In all honesty there is only place for one of these type of products in most peoples collections, i have been very impressed with the auto finesse products and on the whole currently favor them but if autoglyms you're thing theres nothing wrong with that,each to their own:thumb:


----------



## Gully (Dec 17, 2011)

Another vote for AF Tripple!!

Couple 50/50's of results from Tripple applied by hand:


----------



## Reggie-Z4 (Mar 7, 2011)

Truly loving tripple!! Best product I've used....


----------



## HEADPHONES (Jan 1, 2008)

Before coming to detailing world i just used Turtlewax platinum wax.
Later tried SRP and Carlack 68 NSC.

It's easiest for me to see the paint cleansing effectiveness on my white mini and I would honestly say for ease of use the Turtlewax was the easiest to apply/remove needing the least effort to cleanse ingrained dirt from the white paint dissolving the marks the fastest and so easy to buff off. The SRP comes 2nd then the Carlack last in term of cleansing effectiveness and ease of use.....ALL IMHO OF COURSE.
As for their durabiliy, I never really investigated this as i would top with Colli.


----------



## sm81 (May 14, 2011)

MidlandsCarCare said:


> Still Carlack for me in terms of cleaning ability and protection.
> 
> Tripple does different things but is equally as impresive.

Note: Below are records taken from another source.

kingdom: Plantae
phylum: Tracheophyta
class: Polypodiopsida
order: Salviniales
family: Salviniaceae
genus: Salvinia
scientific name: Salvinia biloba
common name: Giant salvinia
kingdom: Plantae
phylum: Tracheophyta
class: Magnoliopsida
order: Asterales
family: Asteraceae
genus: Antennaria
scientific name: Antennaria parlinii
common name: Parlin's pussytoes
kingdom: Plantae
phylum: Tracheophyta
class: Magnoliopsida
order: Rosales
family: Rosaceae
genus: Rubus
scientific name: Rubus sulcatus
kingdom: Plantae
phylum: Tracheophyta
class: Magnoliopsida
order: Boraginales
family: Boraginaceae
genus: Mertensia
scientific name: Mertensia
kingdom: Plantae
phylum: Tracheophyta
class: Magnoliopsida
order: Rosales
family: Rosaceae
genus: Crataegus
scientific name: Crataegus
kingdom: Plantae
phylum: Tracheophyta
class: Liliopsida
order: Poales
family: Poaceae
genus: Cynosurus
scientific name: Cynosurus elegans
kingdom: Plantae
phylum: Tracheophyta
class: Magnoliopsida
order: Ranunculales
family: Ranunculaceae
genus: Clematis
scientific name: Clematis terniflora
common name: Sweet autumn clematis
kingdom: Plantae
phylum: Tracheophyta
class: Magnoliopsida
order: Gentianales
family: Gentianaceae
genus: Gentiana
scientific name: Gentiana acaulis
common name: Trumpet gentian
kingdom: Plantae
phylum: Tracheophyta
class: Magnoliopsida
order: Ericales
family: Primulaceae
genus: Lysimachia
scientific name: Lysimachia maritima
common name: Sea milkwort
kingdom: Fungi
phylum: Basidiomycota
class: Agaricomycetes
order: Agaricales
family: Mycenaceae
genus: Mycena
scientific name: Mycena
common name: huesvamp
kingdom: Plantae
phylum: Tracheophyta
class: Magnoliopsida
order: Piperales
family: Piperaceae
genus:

Russ: Have you tried BH Cleanser Polish against Rejunevate? Which of this two has better cutting ability and is more versatile?


----------



## ColinA5 (May 30, 2007)

Deleted!


----------



## sm81 (May 14, 2011)

ColinA5 said:


> I have used both, Cleaner Polish beats it by a mile in the looks department on my silver paint.


Is Cleaner Polish as easy use that Amigo and what about versatile? How long you must wait before topping it up with sealant/wax?


----------



## ColinA5 (May 30, 2007)

Deleted!


----------



## Squadrone Rosso (Aug 11, 2009)

New SRP or Radiant Wax is brilliant stuff:thumb:


----------